▶ WHAT TO DO:
- A) Reproduce the part of the Huckleberry Blue article below that opens with the words containing "Things to Do" and closes with "lovin’ and fightin’.".
- B) In the Huckleberry Blue article below, what name does the band give its music?

▶ SUPPLIED PASSAGE:
______________________________
Things to Do in Fort Wayne and Beyond

Huckleberry Blue Band


Mark Hunter

Whatzup Features Writer

Published March 27, 2008

Heads Up! This article is 14 years old.

There is a line dividing fans of country music. On one side stands the pop-country enthusiast, fans of so-called – hat acts – churned out by the Nashville money people on Music Row, with songs that writing teams polish and script like greeting cards, with a heavy reliance on cutesy, repetitive rhyming schemes, easy sentimentality and proven hooks. On the other side stands the traditional country fan: folks who prefer their county a little rough around the edges with a cold beer and a shot of whiskey. They like songs that dig a little deeper into the human condition from a more personal perspective, songs about pain “pain usually caused by too much drinkin’, lovin’ and fightin’.

Huckleberry Blue, a six-piece band from Columbia City, clearly prefer the traditional side of country music. They call their music – honky grass – “old-style honky-tonk with a side of bluegrass for good measure” and cite Johnny Cash, John Prine, Merle Haggard, Sugarland, Bonnie Raitt, Dixie Chicks, Steve Earle and the three Hanks as influences. Frontman Josh Copp goes so far list “pop-country” as his pet peeve on the band’s web site.
______________________________
▶ ENTRIES PROVIDED:
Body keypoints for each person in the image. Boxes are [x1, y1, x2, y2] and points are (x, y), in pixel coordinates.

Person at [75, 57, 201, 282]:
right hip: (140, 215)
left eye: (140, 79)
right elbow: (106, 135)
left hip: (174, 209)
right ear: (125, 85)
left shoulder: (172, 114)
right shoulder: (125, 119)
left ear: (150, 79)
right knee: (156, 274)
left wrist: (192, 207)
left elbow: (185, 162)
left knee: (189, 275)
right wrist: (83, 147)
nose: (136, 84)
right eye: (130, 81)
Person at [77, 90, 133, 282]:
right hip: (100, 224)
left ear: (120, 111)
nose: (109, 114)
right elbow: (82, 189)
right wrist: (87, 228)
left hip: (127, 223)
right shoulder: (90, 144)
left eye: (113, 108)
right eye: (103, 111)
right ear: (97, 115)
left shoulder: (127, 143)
______________________________
▶ YOUR WRITTEN ANSWERS:
- A)
Things to Do in Fort Wayne and Beyond

Huckleberry Blue Band


Mark Hunter

Whatzup Features Writer

Published March 27, 2008

Heads Up! This article is 14 years old.

There is a line dividing fans of country music. On one side stands the pop-country enthusiast, fans of so-called – hat acts – churned out by the Nashville money people on Music Row, with songs that writing teams polish and script like greeting cards, with a heavy reliance on cutesy, repetitive rhyming schemes, easy sentimentality and proven hooks. On the other side stands the traditional country fan: folks who prefer their county a little rough around the edges with a cold beer and a shot of whiskey. They like songs that dig a little deeper into the human condition from a more personal perspective, songs about pain “pain usually caused by too much drinkin’, lovin’ and fightin’.

- B) Honky grass.